Questions |
(1) In the forum thread about finding the binary tree level with the most negative numbers, the first solution keeps a counter. Explain in one to three sentences why it does so.
(2) Resume the forum thread about finding the binary tree level with the most negative numbers, starting from the last line of the Python version shown.

Document section |

*****

CareerCup

we can keep a counter to track the nodes in the same level.

public class TreeNode
{
	int key;
	int value;
	TreeNode left;
	TreeNode right;
}
public static int mostNegativeLevel(TreeNode root)
{
	if(root == null)
		return -1;

	Queue q = new Queue<TreeNode>();
	int count = 0;		

	int level = 0;	
	int maxNegativeLevel = 0;

	int negativeCount = 0;
	int maxNegativeCount = 0;
	
	q.enqueue(root);	
	count++;

	while(!q.empty())
	{
		TreeNode node = stack.dequeue();
		negativeCount+= (node.number < 0)? 1:0;
		count --;

		if(node.left != null) 
			q.push(node.left);
		if(node.right !- null)
			q.push(node.right);

		if(count == 0)
		{
			if(negativeCount > maxNegativeCount)
			{
				maxNegativeCount = negativeCount;
				maxNegativeLevel = level;
			}		
			
			count = q.size();
			level++;
			negativeCount = 0;
		}
	}
	
	return maxnegativeLevel;
}

Its a modification of Level Order traversal / BFS of binary tree.

For each level, find the count of -ve numbers. Compare it with a max_count, which indicates what level has the max -ve numbers and swap if needed.

As for the BFS search with level number, it can be done in many ways:
1. Using a dummy node
2. Keeping a count of nodes in current level and next leve
3. Using separate queues for current and next level.

Here is working version in python

//tree node structure
class Node:
  left = None
  right = None
  value = -1

  def __init__(self, value =-1):
    self.value = value

def find_negatives(tree):
  count = []
  count_negatives(tree, count, 0)

*****

Stored data entries |
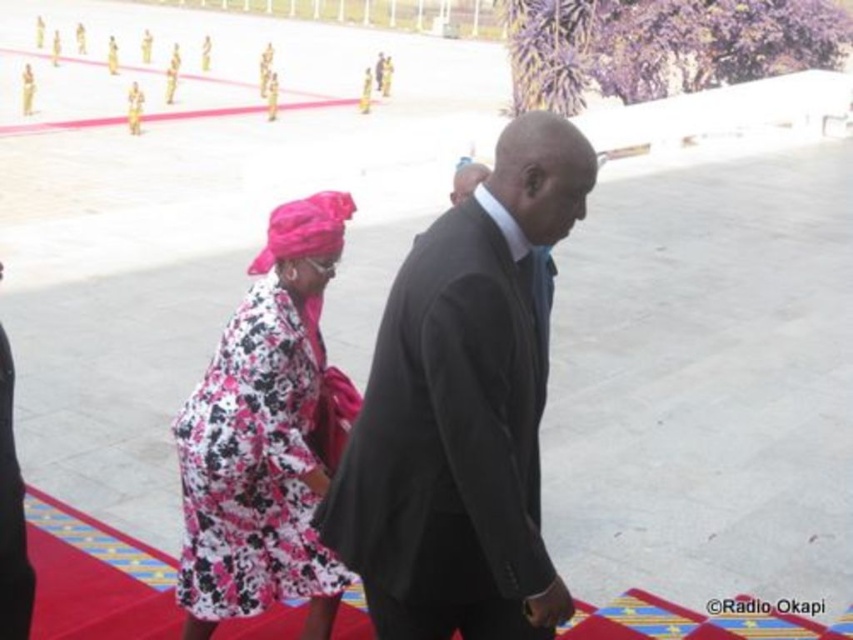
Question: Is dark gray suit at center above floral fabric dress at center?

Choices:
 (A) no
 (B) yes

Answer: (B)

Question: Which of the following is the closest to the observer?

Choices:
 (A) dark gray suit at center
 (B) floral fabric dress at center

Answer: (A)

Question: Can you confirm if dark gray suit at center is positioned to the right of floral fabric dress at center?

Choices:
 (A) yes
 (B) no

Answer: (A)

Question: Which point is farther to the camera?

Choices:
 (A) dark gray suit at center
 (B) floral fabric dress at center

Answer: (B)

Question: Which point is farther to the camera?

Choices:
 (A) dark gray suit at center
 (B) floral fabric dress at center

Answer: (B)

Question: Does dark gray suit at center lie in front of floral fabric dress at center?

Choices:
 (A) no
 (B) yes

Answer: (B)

*****

Answers to each task |
(1) The counter tracks the nodes in the same level of the tree. It drops by one for each node taken from the queue. When it reaches zero, the level is complete, so that level's negative count is compared with the maximum, and the counter is reset to the queue size for the next level.

(2)
  max = 0;
  depth = 0;
  for i in range(0, len(count)):
    print "depth " + str(i) + " count: " + str(count[i])
    if (count[i] > max):
      max = count[i]
      depth = i

  print "result depth : " + str(depth) + " count : " + str(max)
  return max

def count_negatives(tree, count, depth):
  if tree is None:
    return

  if tree.value < 0:
    print "found : " + str(tree.value) + " depth : " + str(depth)
    if (len(count) -1 < depth):
      count.append(1)
    else:
      count[depth] = count[depth] +1

  count_negatives(tree.left, count, depth+1)
  count_negatives(tree.right, count, depth+1)
  return

This is another one using BFS.

def bfs_count(root):
  result = {}
  current_depth =0
  current_node_count = 0
  current_negative_count = 0
  next_node_count = 0
  queue = deque()

  queue.append(root)
  current_node_count =1
  max_count = 0
  max_depth = 0

  while (len(queue)):
    node = queue.popleft()
    current_node_count-=1

    if (node.value < 0):
      current_negative_count+=1
    
    if (node.left != None):
      queue.append(node.left)
      next_node_count += 1
  
    if (node.right != None):
      queue.append(node.right)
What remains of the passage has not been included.